I have been using a classic PAT to run git pull commands over HTTPS, to pull the latest commits from GitHub:

git pull https://${token}@github.com/${owner}/${repo}.git

This works without prompting for a password (I keep the PAT's expiration period reasonably short).

I cannot just (naively) substitute a new fine-grained token for the classic token in my git pull command. It prompts me for a password. (It is treated as a user ID, I assume.)

Fine-grained PATs certainly work with the GitHub enter image description here

The Fine token assigned all repository or specific repositories only. And assign enter image description here

This also automatically sets the Metadata (read-only) permission, as well.

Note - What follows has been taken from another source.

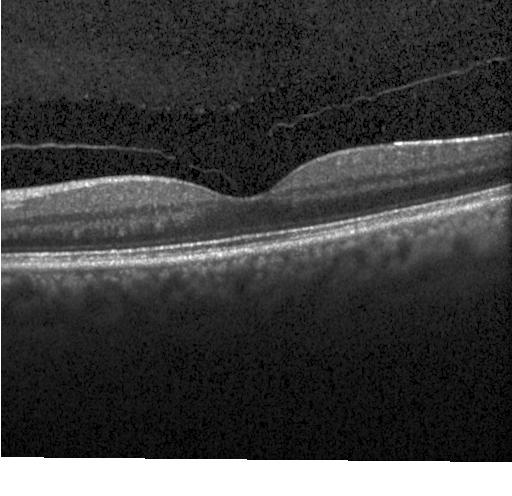 OCT line scan · macular scan — OCT finding: no choroidal neovascularization, no diabetic macular edema, and no drusen.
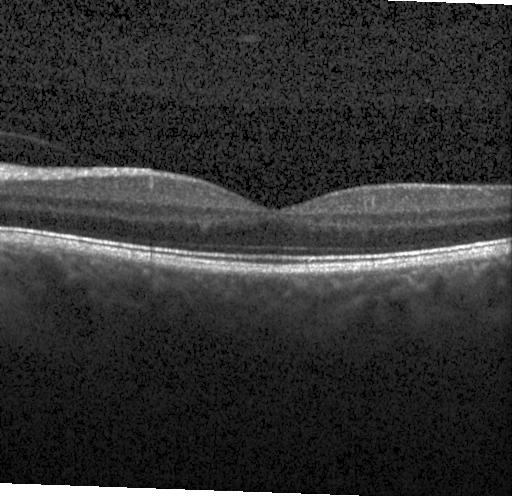

Spectral-domain OCT B-scan: neither choroidal neovascularization, diabetic macular edema, nor drusen.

  1. I did NOT need or grant any Account permissions.

On my server:

This is a headless Linux box. I do not have any 3rd party key stores integrated with Git (for example, no libsecret).

I chose to use the Git-provided store. Although this stores credentials in plaintext, it's no less secure (in my opinion) than SSH keys stored in .ssh. This is acceptable for my situation - and is far better than what I have been doing (placing a token directly in the URL of the pull command).

Specific one-time set-up commands:

git config --global credential.helper store
git config --global credential.useHttpPath true

That creates the following in my global .gitconfig file:

[credential]
        helper = store
        useHttpPath = true

Then, in my Git repo directory, I run a simple pull:

git pull https://github.com/${owner}/${repo}.git

As a one-time step, I have to manually provide my user ID and the PAT at the prompts.

These credentials are stored in a new (for me) .git-credentials file. The format of the credentials is:

https://<user ID>:<fine-grained PAT>@github.com/<owner>/<repo>.git

I can repeat this process for more repos, each with their own PAT, as needed.

When I execute subsequent git pull commands, the relevant URL-specific credentials from the store are used - no command line interaction is needed.